The way of Jesus is the way of love. And Jesus could not have been clearer about what that would look like. “No one has greater love than this, to lay down one’s life for one’s friends.” (John 15:13) Following the way of Jesus involves giving our lives away for the sake of others.
Jesus frames this differently elsewhere. He says that you have to lose your life to have a life. As Matthew’s Gospel puts it, “Those who lose their life for my sake will find it.” (Matthew 10:39)
As you may know, our English word “martyr” derives from a Greek word that also means “to witness.” Or better, to give or be a witness to something. A Christian martyr’s life embodies the way of love taught and exemplified by Jesus. What we do is what we believe.
James was getting at this same idea when he said, “Faith by itself, if it has no works, is dead.” (James 2:17) And he was explicit about the works he had in mind. James directs us to recognize and to surrender our economic and social privilege.
For if a person with gold rings and in fine clothes comes into your assembly, and if a poor person in dirty clothes also comes in, and if you take notice of the one wearing the fine clothes and say, ‘Have a seat here, please’, while to the one who is poor you say, ‘Stand there’, or, ‘Sit at my feet’, have you not made distinctions among yourselves, and become judges with evil thoughts? (James 2:2-4)
Contempt for or indifference to the poor, the homeless, and the hungry contradicts the example Jesus set for us. And sympathy does not go far enough. To follow Jesus is to do something about it.
James puts it like this:
If a brother or sister is naked and lacks daily food, and one of you says to them, “Go in peace; keep warm and eat your fill,” and yet you do not supply their bodily needs, what is the good of that? (James 2:15-16)
Jesus himself never taught us to ask why someone is hungry or lonely or hurting. He just told us that if we know how to look, we will find him in the outcast and in the downtrodden. And that when we serve them we serve him.
To use Jesus’s familiar words, “Truly I tell you, just as you did it to one of the least of these who are members of my family, you did it to me.” (Matthew 25:40)
The Martyrs of Memphis faced a horrifying crisis. They responded with remarkable selflessness and stunning courage.
And yet, we will appreciate their actions most fully when we recognize that they were acting from deeply engrained habit. By serving the people of Memphis in time of great misery, they were continuing to walk in the way that had become essential to their very being.
Constance and her companions stepped into the world every day listening for the needs of others and responding to those needs.
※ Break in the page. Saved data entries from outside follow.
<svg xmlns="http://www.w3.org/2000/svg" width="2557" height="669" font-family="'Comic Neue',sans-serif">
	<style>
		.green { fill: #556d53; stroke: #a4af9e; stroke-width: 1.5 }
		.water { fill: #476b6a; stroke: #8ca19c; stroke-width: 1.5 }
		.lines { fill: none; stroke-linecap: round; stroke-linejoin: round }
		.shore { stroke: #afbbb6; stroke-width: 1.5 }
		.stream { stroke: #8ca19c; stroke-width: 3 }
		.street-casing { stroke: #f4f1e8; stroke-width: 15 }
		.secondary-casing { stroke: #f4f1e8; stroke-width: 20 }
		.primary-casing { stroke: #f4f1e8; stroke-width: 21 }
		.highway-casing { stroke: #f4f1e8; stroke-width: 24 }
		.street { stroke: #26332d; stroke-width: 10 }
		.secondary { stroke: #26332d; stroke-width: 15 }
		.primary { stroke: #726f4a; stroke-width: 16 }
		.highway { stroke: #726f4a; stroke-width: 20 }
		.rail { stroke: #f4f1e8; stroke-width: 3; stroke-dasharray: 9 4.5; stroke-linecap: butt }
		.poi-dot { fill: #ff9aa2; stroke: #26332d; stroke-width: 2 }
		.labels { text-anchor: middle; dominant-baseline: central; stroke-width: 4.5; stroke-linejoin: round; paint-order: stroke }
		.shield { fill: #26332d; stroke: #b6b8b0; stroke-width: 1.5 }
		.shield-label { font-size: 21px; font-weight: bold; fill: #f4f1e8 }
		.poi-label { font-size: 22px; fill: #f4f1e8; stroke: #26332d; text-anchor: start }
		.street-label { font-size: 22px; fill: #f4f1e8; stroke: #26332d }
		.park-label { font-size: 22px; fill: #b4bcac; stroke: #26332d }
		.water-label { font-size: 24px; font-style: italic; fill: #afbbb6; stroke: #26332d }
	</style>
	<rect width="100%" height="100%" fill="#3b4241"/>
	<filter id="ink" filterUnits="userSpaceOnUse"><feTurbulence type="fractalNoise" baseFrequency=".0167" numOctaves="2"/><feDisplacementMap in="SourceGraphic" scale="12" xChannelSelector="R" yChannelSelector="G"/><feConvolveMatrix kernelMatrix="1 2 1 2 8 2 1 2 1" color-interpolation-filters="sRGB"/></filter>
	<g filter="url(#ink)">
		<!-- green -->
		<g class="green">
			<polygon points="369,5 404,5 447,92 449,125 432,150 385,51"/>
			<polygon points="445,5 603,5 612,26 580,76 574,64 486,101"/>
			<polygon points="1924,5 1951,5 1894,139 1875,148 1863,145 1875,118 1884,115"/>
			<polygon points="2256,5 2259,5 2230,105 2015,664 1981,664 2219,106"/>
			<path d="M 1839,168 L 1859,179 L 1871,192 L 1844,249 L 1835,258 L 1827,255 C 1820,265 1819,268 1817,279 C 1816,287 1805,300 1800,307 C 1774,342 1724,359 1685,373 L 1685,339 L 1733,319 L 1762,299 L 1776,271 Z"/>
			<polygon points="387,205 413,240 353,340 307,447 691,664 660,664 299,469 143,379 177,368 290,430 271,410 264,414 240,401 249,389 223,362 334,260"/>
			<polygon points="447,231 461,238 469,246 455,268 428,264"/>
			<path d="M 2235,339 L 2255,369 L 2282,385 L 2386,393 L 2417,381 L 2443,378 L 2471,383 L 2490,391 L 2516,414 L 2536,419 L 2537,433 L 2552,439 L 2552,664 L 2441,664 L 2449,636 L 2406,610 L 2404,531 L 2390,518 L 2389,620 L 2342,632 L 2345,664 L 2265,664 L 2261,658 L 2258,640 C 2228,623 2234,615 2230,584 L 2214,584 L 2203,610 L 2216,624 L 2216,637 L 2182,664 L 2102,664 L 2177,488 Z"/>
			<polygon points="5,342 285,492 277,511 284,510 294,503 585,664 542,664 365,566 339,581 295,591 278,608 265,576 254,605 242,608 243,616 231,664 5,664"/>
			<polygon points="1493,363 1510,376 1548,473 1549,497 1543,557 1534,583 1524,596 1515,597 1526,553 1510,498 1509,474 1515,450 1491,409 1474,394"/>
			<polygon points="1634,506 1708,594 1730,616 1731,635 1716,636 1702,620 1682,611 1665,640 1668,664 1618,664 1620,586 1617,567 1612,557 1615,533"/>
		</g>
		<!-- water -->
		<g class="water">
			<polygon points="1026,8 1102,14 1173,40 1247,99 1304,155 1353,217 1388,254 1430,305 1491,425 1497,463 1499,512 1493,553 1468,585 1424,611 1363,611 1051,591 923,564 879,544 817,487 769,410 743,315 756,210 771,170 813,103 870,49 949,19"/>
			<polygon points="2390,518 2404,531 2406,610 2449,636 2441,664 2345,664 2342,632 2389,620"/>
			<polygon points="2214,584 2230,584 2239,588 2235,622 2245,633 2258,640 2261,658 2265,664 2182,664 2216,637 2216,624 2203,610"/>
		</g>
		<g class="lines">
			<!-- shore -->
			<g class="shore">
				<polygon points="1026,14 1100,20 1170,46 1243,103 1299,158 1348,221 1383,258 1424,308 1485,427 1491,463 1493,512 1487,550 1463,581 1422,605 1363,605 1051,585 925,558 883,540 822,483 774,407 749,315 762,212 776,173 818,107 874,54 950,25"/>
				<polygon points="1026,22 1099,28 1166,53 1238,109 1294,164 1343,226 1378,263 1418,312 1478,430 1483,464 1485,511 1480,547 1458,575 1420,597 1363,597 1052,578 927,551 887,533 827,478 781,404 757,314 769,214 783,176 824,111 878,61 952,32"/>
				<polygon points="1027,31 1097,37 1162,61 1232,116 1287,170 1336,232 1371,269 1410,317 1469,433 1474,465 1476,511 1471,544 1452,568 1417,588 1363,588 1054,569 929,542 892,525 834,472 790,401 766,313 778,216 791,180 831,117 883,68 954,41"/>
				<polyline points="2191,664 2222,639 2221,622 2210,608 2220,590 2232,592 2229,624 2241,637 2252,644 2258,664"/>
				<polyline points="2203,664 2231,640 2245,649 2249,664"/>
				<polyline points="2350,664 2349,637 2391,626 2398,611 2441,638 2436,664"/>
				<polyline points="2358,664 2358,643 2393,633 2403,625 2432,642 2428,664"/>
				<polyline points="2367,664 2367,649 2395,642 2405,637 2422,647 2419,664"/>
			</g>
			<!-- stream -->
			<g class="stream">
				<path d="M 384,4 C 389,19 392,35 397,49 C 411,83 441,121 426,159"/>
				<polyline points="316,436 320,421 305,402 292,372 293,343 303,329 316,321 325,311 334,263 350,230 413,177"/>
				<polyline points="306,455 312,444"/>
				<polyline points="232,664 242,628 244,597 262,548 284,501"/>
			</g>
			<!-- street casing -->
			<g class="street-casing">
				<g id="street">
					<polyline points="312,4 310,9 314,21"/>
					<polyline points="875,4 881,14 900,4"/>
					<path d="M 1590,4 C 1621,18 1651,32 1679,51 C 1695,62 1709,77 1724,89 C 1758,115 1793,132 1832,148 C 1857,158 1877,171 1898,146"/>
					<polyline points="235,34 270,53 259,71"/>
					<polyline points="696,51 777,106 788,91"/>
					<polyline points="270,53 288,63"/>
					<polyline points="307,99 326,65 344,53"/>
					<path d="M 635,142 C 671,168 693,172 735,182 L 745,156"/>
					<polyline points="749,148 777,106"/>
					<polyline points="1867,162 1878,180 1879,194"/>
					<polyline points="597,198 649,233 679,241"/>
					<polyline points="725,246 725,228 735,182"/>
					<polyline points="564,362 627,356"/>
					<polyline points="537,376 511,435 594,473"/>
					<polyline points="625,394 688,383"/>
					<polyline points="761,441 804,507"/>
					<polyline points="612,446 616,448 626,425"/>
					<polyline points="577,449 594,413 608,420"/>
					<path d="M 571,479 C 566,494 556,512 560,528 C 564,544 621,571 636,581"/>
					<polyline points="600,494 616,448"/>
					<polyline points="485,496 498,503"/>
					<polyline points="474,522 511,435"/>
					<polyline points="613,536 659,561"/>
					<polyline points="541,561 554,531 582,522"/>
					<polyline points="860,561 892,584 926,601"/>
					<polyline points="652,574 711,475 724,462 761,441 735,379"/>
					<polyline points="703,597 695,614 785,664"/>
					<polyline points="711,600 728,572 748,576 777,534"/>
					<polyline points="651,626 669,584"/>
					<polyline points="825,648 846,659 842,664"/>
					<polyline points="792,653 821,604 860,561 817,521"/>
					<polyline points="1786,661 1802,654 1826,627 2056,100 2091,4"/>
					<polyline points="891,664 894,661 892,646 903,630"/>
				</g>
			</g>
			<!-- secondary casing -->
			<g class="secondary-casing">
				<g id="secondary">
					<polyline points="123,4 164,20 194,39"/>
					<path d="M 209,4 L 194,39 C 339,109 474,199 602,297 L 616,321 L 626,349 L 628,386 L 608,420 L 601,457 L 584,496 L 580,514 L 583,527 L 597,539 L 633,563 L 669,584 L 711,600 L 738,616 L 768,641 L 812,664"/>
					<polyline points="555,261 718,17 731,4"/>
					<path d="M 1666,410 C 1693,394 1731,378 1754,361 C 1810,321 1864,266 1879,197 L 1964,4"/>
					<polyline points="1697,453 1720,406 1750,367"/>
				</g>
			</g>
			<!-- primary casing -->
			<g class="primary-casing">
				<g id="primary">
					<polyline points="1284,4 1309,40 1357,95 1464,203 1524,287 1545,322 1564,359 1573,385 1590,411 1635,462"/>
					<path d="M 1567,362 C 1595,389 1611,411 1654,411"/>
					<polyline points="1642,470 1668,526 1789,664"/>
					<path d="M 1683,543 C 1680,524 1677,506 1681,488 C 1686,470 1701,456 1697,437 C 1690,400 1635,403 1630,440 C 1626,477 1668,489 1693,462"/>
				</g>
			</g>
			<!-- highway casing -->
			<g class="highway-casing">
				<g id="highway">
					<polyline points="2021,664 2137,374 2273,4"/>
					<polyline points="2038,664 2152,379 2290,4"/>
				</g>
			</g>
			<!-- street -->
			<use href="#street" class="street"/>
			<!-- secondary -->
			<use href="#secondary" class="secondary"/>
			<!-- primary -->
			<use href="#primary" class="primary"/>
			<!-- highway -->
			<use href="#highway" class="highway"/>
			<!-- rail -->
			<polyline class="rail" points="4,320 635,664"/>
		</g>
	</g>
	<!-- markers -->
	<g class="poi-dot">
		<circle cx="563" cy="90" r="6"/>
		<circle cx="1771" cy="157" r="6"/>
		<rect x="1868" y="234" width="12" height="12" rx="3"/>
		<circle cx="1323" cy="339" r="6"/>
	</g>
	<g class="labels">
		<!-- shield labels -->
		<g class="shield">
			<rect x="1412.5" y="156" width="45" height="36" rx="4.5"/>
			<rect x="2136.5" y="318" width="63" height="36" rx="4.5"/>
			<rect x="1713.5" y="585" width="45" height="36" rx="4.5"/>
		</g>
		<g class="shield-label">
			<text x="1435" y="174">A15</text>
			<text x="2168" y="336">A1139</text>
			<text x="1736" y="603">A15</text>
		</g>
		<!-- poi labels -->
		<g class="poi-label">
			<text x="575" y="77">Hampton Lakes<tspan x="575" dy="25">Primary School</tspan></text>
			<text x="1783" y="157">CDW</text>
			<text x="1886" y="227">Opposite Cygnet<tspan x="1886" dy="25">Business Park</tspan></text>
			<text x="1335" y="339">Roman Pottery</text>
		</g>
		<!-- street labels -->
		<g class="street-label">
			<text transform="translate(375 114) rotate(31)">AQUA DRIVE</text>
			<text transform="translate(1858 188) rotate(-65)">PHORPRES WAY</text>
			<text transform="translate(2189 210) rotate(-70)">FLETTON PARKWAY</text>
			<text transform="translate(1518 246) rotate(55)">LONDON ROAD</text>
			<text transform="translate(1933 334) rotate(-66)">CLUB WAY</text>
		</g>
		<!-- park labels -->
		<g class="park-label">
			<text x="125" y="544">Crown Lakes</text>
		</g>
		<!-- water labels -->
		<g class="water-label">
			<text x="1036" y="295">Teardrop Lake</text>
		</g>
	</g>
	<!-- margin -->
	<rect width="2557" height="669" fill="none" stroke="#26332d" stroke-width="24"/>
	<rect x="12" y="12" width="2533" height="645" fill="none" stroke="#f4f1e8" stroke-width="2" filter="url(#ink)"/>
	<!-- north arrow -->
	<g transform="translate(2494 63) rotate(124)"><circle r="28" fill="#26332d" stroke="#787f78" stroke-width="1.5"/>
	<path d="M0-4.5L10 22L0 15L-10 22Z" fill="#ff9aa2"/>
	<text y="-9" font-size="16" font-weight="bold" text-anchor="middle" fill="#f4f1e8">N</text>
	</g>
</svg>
That’s how Jesus taught them, taught all of us, to live. He taught us the way of love. When we walk that way, we give our lives away for the sake of those in need.
We don’t have to wait for a deadly epidemic to follow the example of the Martyrs of Memphis. The shabbily dressed, the hungry, and the homeless wander our streets every day. Addicts are dying. The sick go without proper medical care.
Following Constance begins with hearing these needs and recognizing them as Jesus’s call to give our lives away in response. That is the way of ordinary martyrs like you and me. That is the way of love.